RECORD EXTRACTS START

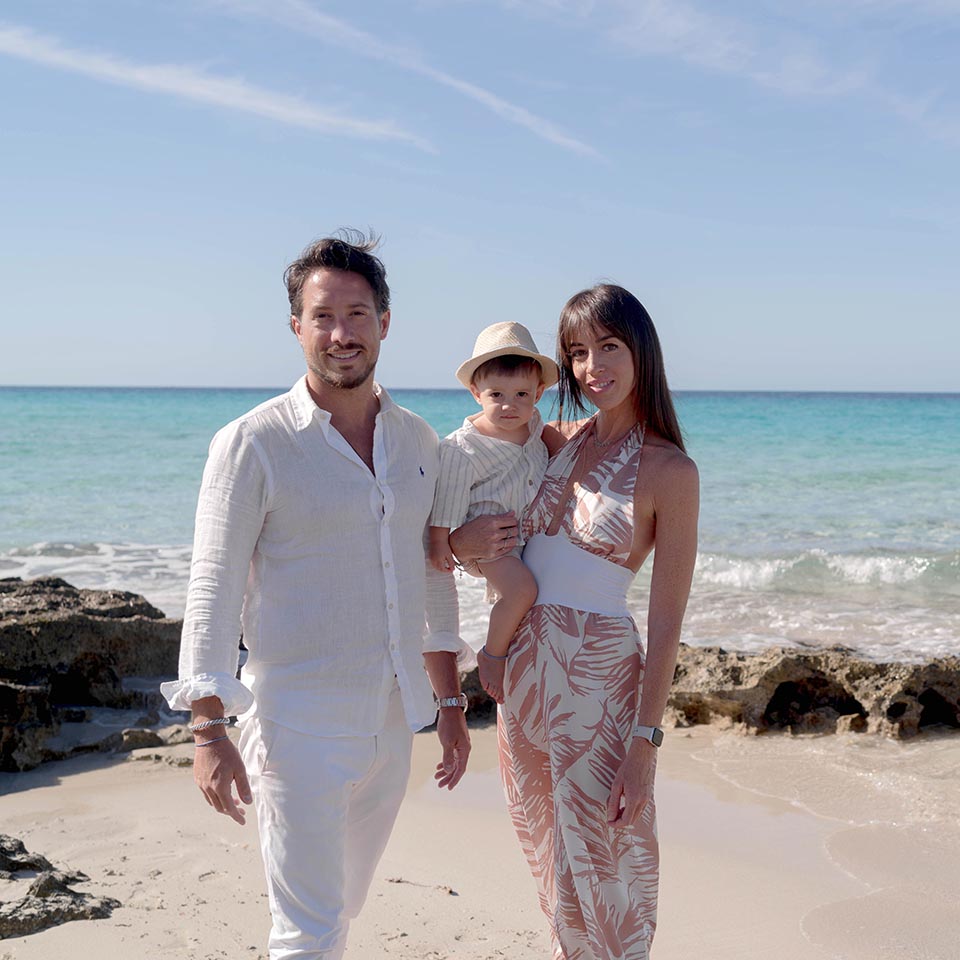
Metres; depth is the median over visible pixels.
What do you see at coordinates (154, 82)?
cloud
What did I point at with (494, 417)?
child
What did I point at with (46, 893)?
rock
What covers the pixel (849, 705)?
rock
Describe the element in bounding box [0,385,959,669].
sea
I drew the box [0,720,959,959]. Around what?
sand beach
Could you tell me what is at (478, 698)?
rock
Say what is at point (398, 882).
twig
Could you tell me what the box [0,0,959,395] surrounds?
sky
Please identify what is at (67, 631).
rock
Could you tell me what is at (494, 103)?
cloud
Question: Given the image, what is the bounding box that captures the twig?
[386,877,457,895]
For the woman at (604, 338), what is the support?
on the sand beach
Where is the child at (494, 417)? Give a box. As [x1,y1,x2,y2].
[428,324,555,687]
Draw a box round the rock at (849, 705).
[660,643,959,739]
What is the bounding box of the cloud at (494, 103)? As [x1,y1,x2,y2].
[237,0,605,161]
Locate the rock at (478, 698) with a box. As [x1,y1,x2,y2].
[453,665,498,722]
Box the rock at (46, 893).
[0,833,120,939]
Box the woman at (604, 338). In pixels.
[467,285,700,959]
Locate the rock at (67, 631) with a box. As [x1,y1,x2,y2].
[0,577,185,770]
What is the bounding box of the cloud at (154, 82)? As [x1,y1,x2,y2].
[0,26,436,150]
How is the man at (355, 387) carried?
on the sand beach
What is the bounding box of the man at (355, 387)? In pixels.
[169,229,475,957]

RECORD EXTRACTS END

TASK TO COMPLETE: For this exercise, print all of the entries exactly as they appear, but without pictures.

ANSWER TO THIS PROBLEM:
Metres; depth is the median over visible pixels.
What do you see at coordinates (154, 82)?
cloud
What did I point at with (494, 417)?
child
What did I point at with (46, 893)?
rock
What covers the pixel (849, 705)?
rock
Describe the element in bounding box [0,385,959,669].
sea
I drew the box [0,720,959,959]. Around what?
sand beach
Could you tell me what is at (478, 698)?
rock
Say what is at point (398, 882).
twig
Could you tell me what the box [0,0,959,395] surrounds?
sky
Please identify what is at (67, 631).
rock
Could you tell me what is at (494, 103)?
cloud
Question: Given the image, what is the bounding box that captures the twig?
[386,877,457,895]
For the woman at (604, 338), what is the support?
on the sand beach
Where is the child at (494, 417)? Give a box. As [x1,y1,x2,y2].
[428,324,555,687]
Draw a box round the rock at (849, 705).
[660,643,959,739]
What is the bounding box of the cloud at (494, 103)? As [x1,y1,x2,y2].
[237,0,605,161]
Locate the rock at (478, 698) with a box. As [x1,y1,x2,y2].
[453,665,498,722]
Box the rock at (46, 893).
[0,833,120,939]
Box the woman at (604, 338). In pixels.
[467,285,700,959]
Locate the rock at (67, 631) with a box. As [x1,y1,x2,y2].
[0,577,185,770]
What is the bounding box of the cloud at (154, 82)? As [x1,y1,x2,y2].
[0,26,436,150]
How is the man at (355, 387) carried?
on the sand beach
What is the bounding box of the man at (355, 387)? In pixels.
[169,229,475,957]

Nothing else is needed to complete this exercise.